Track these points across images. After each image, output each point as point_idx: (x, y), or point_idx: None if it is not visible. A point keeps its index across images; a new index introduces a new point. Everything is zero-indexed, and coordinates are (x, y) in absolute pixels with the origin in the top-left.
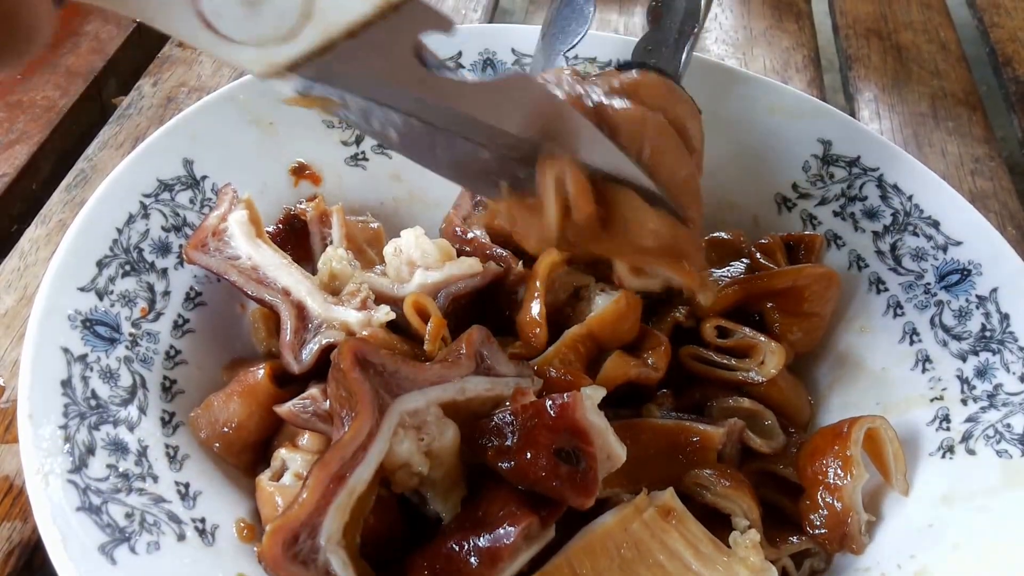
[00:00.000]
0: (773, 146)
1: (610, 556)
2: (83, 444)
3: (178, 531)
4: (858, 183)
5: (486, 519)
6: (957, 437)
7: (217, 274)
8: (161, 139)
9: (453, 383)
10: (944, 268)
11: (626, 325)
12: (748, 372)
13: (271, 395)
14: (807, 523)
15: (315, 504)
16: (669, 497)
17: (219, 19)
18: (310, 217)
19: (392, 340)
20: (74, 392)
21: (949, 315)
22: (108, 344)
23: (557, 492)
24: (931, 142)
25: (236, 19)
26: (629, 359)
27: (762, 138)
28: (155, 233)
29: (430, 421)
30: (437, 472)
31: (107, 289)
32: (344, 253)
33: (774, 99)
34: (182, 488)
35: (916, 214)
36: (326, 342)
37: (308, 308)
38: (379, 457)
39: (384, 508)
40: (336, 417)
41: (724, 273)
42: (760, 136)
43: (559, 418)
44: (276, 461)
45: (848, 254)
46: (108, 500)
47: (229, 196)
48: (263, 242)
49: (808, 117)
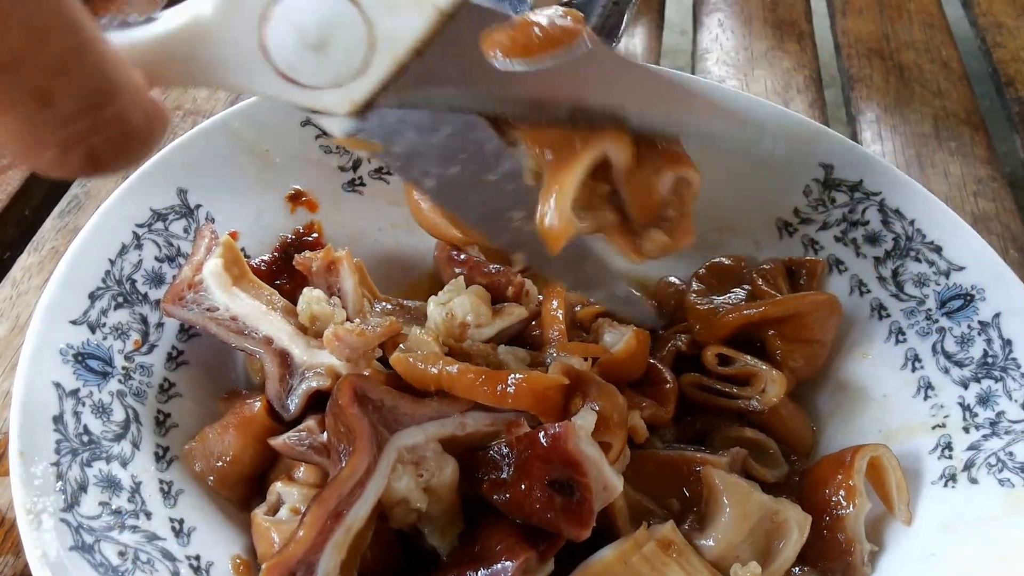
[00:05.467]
0: (774, 170)
1: None
2: (75, 481)
3: (172, 569)
4: (860, 208)
5: (484, 553)
6: (959, 465)
7: (195, 327)
8: (155, 168)
9: (453, 418)
10: (946, 294)
11: (637, 363)
12: (750, 400)
13: (267, 428)
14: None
15: (312, 542)
16: (669, 530)
17: (295, 71)
18: (315, 269)
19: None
20: (66, 428)
21: (951, 341)
22: (100, 378)
23: (553, 524)
24: (933, 163)
25: (309, 66)
26: (639, 402)
27: (763, 162)
28: (148, 264)
29: (429, 457)
30: (436, 508)
31: (99, 322)
32: (322, 294)
33: (775, 122)
34: (176, 524)
35: (918, 239)
36: (312, 388)
37: (291, 355)
38: (377, 493)
39: (381, 543)
40: (334, 452)
41: (725, 300)
42: (761, 160)
43: (551, 449)
44: (272, 495)
45: (850, 279)
46: (101, 539)
47: (205, 241)
48: (240, 289)
49: (810, 141)
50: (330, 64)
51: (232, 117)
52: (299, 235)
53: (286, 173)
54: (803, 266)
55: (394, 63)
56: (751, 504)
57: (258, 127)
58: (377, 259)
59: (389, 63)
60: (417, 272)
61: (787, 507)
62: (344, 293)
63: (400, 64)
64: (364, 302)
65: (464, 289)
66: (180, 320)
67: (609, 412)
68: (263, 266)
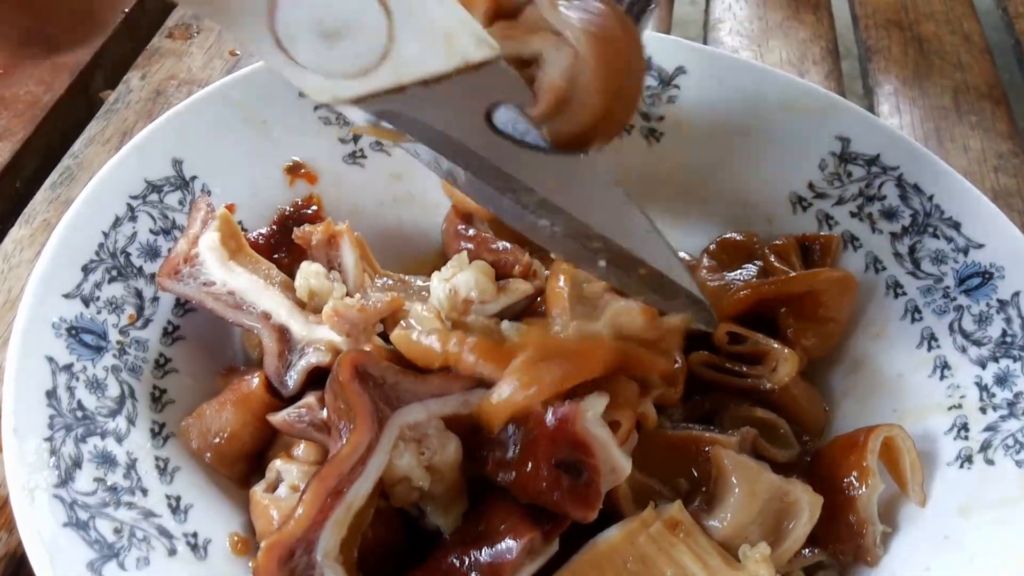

-=-=-

■ ABOUT THIS EXERCISE: All entries, top to bottom, should be retyped exactly; the pictures should not be.

■ WORKED SOLUTION:
Track these points across images. After each image, output each point as point_idx: (x, y), or point_idx: None if it is not visible. A point keeps its index across images; a new index introduces a new point. Everything is zero-indexed, and coordinates are (x, y) in absolute pixels with the origin in the top-left.
[00:00.000]
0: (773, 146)
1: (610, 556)
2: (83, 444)
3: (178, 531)
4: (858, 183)
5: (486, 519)
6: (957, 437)
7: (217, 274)
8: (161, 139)
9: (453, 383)
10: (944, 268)
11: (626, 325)
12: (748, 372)
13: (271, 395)
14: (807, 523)
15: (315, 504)
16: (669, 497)
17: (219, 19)
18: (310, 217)
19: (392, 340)
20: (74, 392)
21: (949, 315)
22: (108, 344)
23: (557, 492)
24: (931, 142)
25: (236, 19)
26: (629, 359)
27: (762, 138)
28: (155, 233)
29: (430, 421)
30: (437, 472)
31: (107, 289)
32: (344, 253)
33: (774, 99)
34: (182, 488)
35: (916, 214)
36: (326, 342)
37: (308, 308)
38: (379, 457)
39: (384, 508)
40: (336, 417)
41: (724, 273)
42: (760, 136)
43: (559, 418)
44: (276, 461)
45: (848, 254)
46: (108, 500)
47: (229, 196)
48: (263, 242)
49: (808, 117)
[00:05.467]
0: (774, 170)
1: None
2: (75, 481)
3: (172, 569)
4: (860, 208)
5: (484, 553)
6: (959, 465)
7: (195, 327)
8: (155, 168)
9: (453, 418)
10: (946, 294)
11: (637, 363)
12: (750, 400)
13: (267, 428)
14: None
15: (312, 542)
16: (669, 530)
17: (295, 71)
18: (315, 269)
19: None
20: (66, 428)
21: (951, 341)
22: (100, 378)
23: (553, 524)
24: (933, 163)
25: (309, 66)
26: (639, 402)
27: (763, 162)
28: (148, 264)
29: (429, 457)
30: (436, 508)
31: (99, 322)
32: (322, 294)
33: (775, 122)
34: (176, 524)
35: (918, 239)
36: (312, 388)
37: (291, 355)
38: (377, 493)
39: (381, 543)
40: (334, 452)
41: (725, 300)
42: (761, 160)
43: (551, 449)
44: (272, 495)
45: (850, 279)
46: (101, 539)
47: (205, 241)
48: (240, 289)
49: (810, 141)
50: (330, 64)
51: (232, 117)
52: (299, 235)
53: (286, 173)
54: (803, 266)
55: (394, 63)
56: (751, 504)
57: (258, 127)
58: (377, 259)
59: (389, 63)
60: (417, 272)
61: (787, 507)
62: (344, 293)
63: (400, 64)
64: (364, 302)
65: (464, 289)
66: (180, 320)
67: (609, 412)
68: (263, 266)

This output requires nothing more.